McCullough Hannah P, Moczygemba Leticia R, Avanceña Anton L V, Baffoe James O
Health Outcomes Division, College of Pharmacy, The University of Texas at Austin, 2409 University Avenue, Austin, TX, 78712, United States, 1 512-232-6880.
Department of Internal Medicine, Dell Medical School, The University of Texas at Austin, Austin, TX, United States.
JMIR Form Res. 2025 Mar 18;9:e64973. doi: 10.2196/64973.
The Interactive Care Coordination and Navigation (iCAN) mobile health intervention aims to improve care coordination and reduce hospital and emergency department visits among people experiencing homelessness.
This study aimed to conduct a three-part economic evaluation of iCAN, including a (1) cost analysis, (2) exploratory financial cost-benefit analysis, and (3) budget impact analysis (BIA).

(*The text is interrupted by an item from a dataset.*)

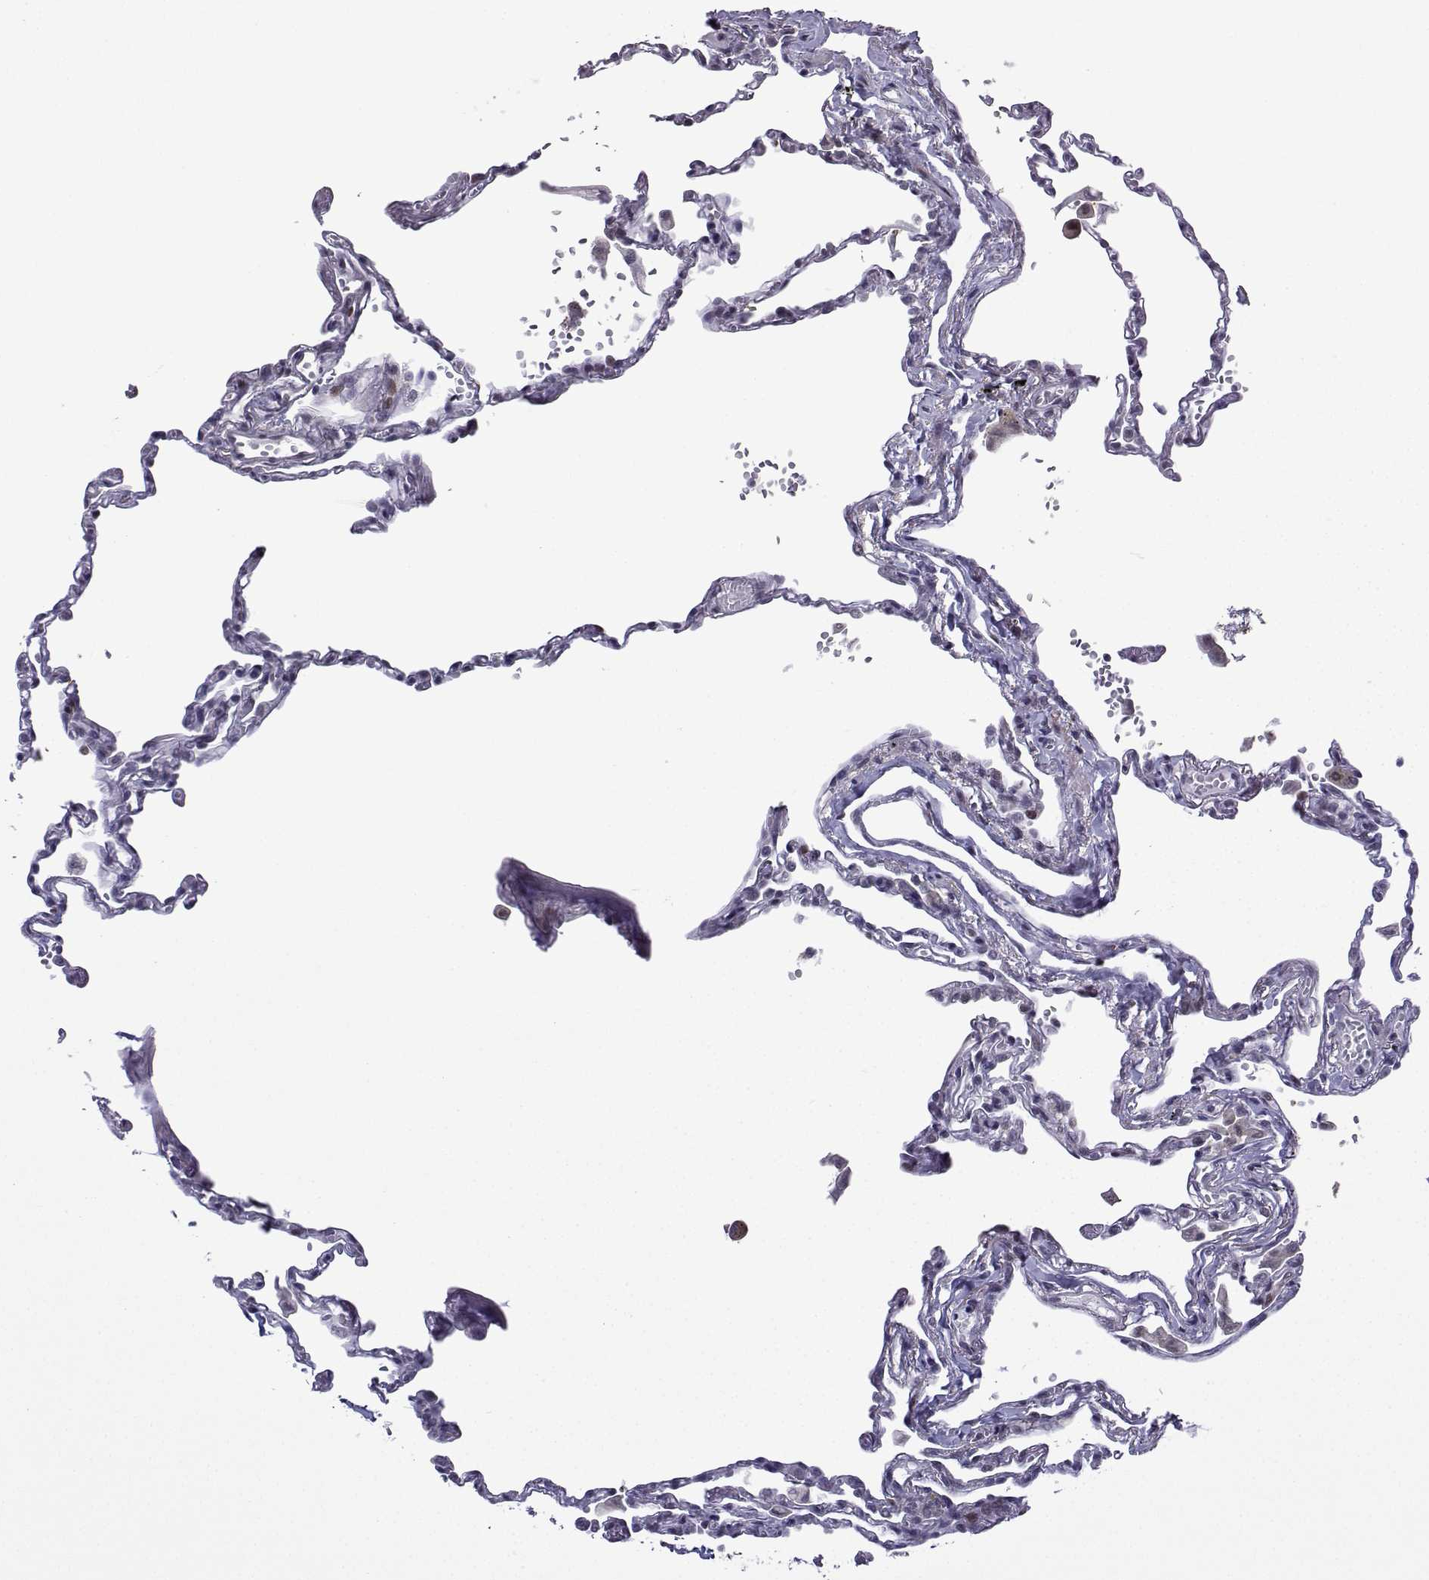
{"staining": {"intensity": "moderate", "quantity": "<25%", "location": "nuclear"}, "tissue": "lung", "cell_type": "Alveolar cells", "image_type": "normal", "snomed": [{"axis": "morphology", "description": "Normal tissue, NOS"}, {"axis": "topography", "description": "Lung"}], "caption": "A high-resolution photomicrograph shows immunohistochemistry (IHC) staining of benign lung, which shows moderate nuclear positivity in about <25% of alveolar cells.", "gene": "FGF3", "patient": {"sex": "male", "age": 78}}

We collected cost and expenditure data from a randomized controlled trial of iCAN to conduct a cost analysis and exploratory financial cost-benefit analysis. Costs were classified as startup and recurring costs for participants and the program. Startup costs included participant supplies for each participant and SMS implementation costs. Recurring costs included the cost of recurring services, SMS text messaging platform maintenance, health information access fees, and personnel salaries. Using the per participant per year (PPPY) costs of iCAN, the minimum savings reduction in the average health care costs among people experiencing homelessness that would lead to a benefit-cost ratio >1 for iCAN was calculated. This savings threshold was calculated by dividing the PPPY cost of iCAN by the average health care costs among people experiencing homelessness multiplied by 100%. The benefit-cost ratio of iCAN was calculated under different savings thresholds from 0% (no savings) to 50%. Costs were calculated PPPY under different scenarios, and the results were used as inputs in a BIA. A probabilistic sensitivity analysis was conducted to incorporate uncertainty around cost estimates. Costs are in 2022 US $.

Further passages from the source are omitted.